| Aufgaben zur Übung |
1. Stimmen diese Aussagen mit der Wochensicht überein? (a) Der DAX schloss am Freitag über 13.000 Punkten. (b) Powell nannte ein klares Ziel für das Zinsniveau. (c) Die gestiegenen Zinserwartungen drückten am Freitag auch auf den Euro. Antworte jeweils mit Ja oder Nein und zitiere die entscheidenden Worte wörtlich.
2. Erkläre in ein bis drei Sätzen, warum Goldpreis und Euro am Freitag laut der Wochensicht nachgaben.
3. Fasse den Absatz der Wochensicht, der mit „Die mit Spannung erwartete Rede“ beginnt, als kurze Liste zusammen und behalte dabei die wichtigsten Fakten.

| Vorgegebener Text |
____

Wochensicht
Die mit Spannung erwartete Rede von Fed-Chef Jerome Powell am vergangenen Freitag versetzte den Märkten einen deutlichen Dämpfer. Der DAX rutschte zum Handelsschluss unter die Marke von 13.000 Punkten. Powell stellte die Märkte auf ein weiterhin entschlossenes Vorgehen der Fed gegen die hohen Preissteigerungen ein. Zudem erteilte er den Spekulationen auf eine „softe“ Zinswende vorerst eine Absage. Ein Ende der Zinsanhebungen werde es laut Powell erst geben, wenn die Inflation nachhaltig bekämpft sei. Ein klares Ziel in Sachen Zinslevel nannte er zwar nicht, aber er betonte, dass die Fed eine Abschwächung der US-Konjunktur als geringeres Übel im Vergleich zu einer dauerhaft hohen Inflation betrachte. Die in der Folge gestiegenen Zinserwartungen belasteten am Freitag auch den Goldpreis und den Euro. Ob die Fed das Tempo der Straffung auf der September-Sitzung verlangsamen wird, ist höchst ungewiss. Möglicherweise werden die kommenden Inflations- und Arbeitsmarktberichte im September etwas mehr Aufschluss darüber geben. Auch die Kommentare von EZB-Mitglied Isabel Schnabel deuteten auf ein kraftvolles Vorgehen der EZB gegen die Inflation hin, etwa um der inflationsfördernden Euro-Schwäche entgegenzuwirken. Am Freitag kamen etwa Gerüchte auf, dass die EZB bei ihrer nächsten Sitzung im September eine Zinsanhebung um 75 Basispunkten erörtern werde. Wir halten jedoch eine Zinsanhebung um 50 Basispunkte für wahrscheinlicher.

____

| Ausgangsdaten |
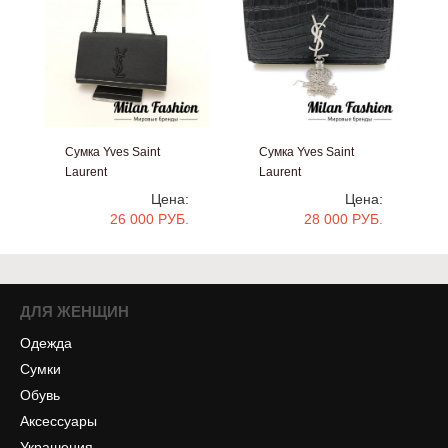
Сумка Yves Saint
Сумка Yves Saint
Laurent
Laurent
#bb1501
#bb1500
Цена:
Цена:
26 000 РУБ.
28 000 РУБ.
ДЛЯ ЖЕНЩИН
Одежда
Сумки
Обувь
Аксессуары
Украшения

____

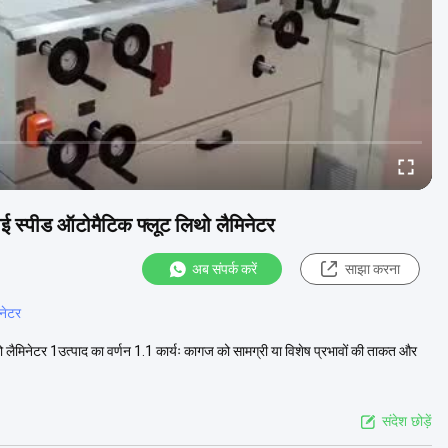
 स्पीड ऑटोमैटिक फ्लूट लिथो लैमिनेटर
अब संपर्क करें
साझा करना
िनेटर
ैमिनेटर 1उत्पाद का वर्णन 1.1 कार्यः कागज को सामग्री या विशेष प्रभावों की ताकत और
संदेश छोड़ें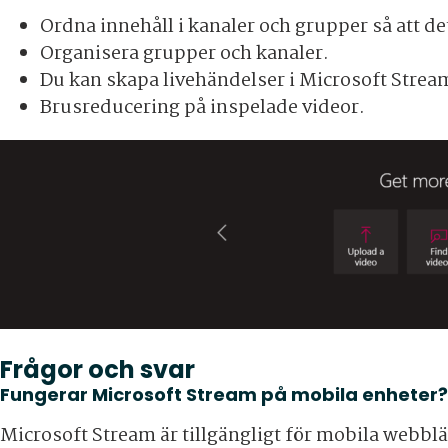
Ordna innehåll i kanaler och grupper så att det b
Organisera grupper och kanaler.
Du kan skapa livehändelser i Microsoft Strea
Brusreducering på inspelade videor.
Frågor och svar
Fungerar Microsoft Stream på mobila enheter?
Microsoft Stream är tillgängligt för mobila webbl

____

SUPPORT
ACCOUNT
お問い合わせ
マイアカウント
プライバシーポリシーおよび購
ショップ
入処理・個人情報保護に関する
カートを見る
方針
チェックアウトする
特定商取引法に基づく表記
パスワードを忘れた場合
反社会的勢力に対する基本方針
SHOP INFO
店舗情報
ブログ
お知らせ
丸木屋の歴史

____

| Die Lösungen |
1.
(a) Nein: „Der DAX rutschte zum Handelsschluss unter die Marke von 13.000 Punkten.“
(b) Nein: „Ein klares Ziel in Sachen Zinslevel nannte er zwar nicht“
(c) Ja: „Die in der Folge gestiegenen Zinserwartungen belasteten am Freitag auch den Goldpreis und den Euro.“

2. Powell kündigte ein weiterhin entschlossenes Vorgehen der Fed gegen die hohe Inflation an und erteilte einer „soften“ Zinswende vorerst eine Absage. Daraufhin stiegen die Zinserwartungen, und diese belasteten am Freitag den Goldpreis und den Euro.

3.
- Die Rede von Fed-Chef Jerome Powell am Freitag bremste die Märkte deutlich. Der DAX fiel zum Handelsschluss unter 13.000 Punkte.
- Powell kündigte ein weiterhin entschlossenes Vorgehen gegen die hohe Inflation an und lehnte eine „softe“ Zinswende vorerst ab.
- Die Zinsanhebungen sollen erst enden, wenn die Inflation nachhaltig bekämpft ist. Ein klares Zinsziel nannte er nicht.
- Eine schwächere US-Konjunktur sieht die Fed als geringeres Übel als eine dauerhaft hohe Inflation.
- Die gestiegenen Zinserwartungen belasteten Goldpreis und Euro.
- Ob die Fed im September langsamer strafft, ist sehr ungewiss. Die Inflations- und Arbeitsmarktberichte im September könnten mehr Klarheit bringen.
- Auch EZB-Mitglied Isabel Schnabel deutete ein kraftvolles Vorgehen gegen die Inflation an, etwa gegen die inflationsfördernde Euro-Schwäche.
- Gerüchten zufolge erwägt die EZB im September eine Anhebung um 75 Basispunkte. Wahrscheinlicher sind laut Text 50 Basispunkte.